Just as fatal to the Whites was a conspicuous vacancy: any coherent or compelling ideology. Antony Beevor, in his fabulous new history of the Russian civil war, pins the White loss on both their lack of political program and fractious nature: “In Russia, an utterly incompatible alliance of Socialist Revolutionaries and reactionary monarchists stood little chance against a single-minded Communist dictatorship.”

Contrast all this with the Reds. They controlled the industrial heartland of Moscow and St. Petersburg, operating from the inward out with stronger interior lines of communication. It allowed Commissar Leon Trotsky—who, Reid notes, “blossom[ed] into a war leader of near-genius: shrewd, decisive and boundlessly energetic”—to hop on his armored train to shore up flagging fronts as the Whites advanced from the east and south. The Bolsheviks—though enacting ruinous economic policies and initiating the first waves of terror at home—were motivated and possessed a clear ideology that held, at least at that juncture, some appeal to the local population.

And, fundamentally, their will was much stronger than the Whites’ or the West’s. After the devastation of World War I, Allied governments feared the spread of Bolshevism but couldn’t bring their exhausted publics along with them. Here, the historical echoes are most troubling. Public support understandably flagged, and budgetary pressures mounted. As Britain’s Daily Express put it in 1919, in echoes of today’s Republican rhetoric in the United States: “Great Britain is already the policeman of half the world. It will not and cannot be the policeman of all Europe. … The frozen plains of Eastern Europe are not worth the bones of a single British grenadier.” Rolling White setbacks in Siberia and southern Russia were the nail in the coffin. Then, as now in Ukraine, foreign political support for intervention depended most on the sense of momentum on the battlefield.

The job of foreign-policy makers is to distinguish between what is in versus out of their control. To the degree that they intuit favorable conditions—allies, geography, the enemy’s vulnerability—then the task is to focus on and optimize the things they can manage: strategy and objectives, mobilizing political will, providing the materiel to support the effort, and coordinating with allies.

Despite the current pall of pessimism pervading Western capitals, today’s war in Ukraine presents some of the more propitious circumstances a policymaker could hope for—unlike those faced by the Allies during the Russian civil war. Ukraine is a worthy and competent ally, fighting to defend its territory with a highly motivated population behind it. The Ukrainian cause is a righteous one, with a Manichean quality to it easily explained to Western publics. While Putin’s personal will to win is strong, it’s clear by his actions and hesitancy to fully mobilize Russian society that he senses a ceiling on what he can ask from his population. Though Russia’s manpower and materiel are larger than Ukraine’s, the amount needed to keep Ukraine armed and in the fight is completely manageable. A $60 billion aid supplement from the United States—currently held up by far-right Republicans in the House of Representatives—is a pittance compared with the returns: holding the line on international norms; standing up for the Ukrainians and, in doing so, Western values; bogging down Russia in a strategic sinkhole and reducing its capacity to threaten the rest of NATO’s eastern flank; and fortifying the trans-Atlantic alliance. Today, Western capitals are much more united than they were in 1918, and defense coordination among them is strong. Though they can sharpen the shared sense of an endgame in Ukraine, everybody knows that the conflict will end in some sort of negotiated settlement—the questions will be on whose terms.

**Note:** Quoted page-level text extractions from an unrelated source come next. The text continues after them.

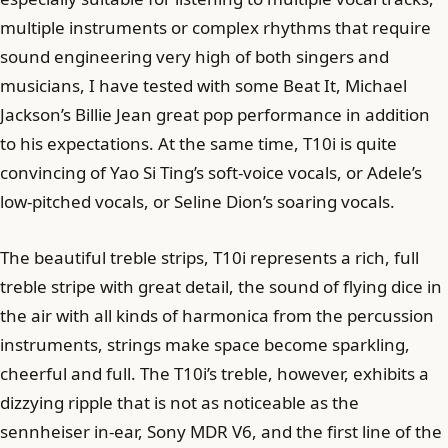
multiple instruments or complex rhythms that require
sound engineering very high of both singers and
musicians, I have tested with some Beat It, Michael
Jackson’s Billie Jean great pop performance in addition
to his expectations. At the same time, T10i is quite
convincing of Yao Si Ting’s soft-voice vocals, or Adele’s
low-pitched vocals, or Seline Dion’s soaring vocals.
The beautiful treble strips, T10i represents a rich, full
treble stripe with great detail, the sound of flying dice in
the air with all kinds of harmonica from the percussion
instruments, strings make space become sparkling,
cheerful and full. The T10i’s treble, however, exhibits a
dizzying ripple that is not as noticeable as the
sennheiser in-ear, Sony MDR V6, and the first line of the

If the United States and its allies can avoid the pitfalls of the Western intervention in the Russian civil war—developing a clear long-term strategy, continuing to coordinate closely, and reinforcing domestic support by making the case to their own populations—then they have a real shot of prevailing over Putin. Given the auspicious conditions, the main, perhaps only obstacle to long-term success is the political will to see the job through.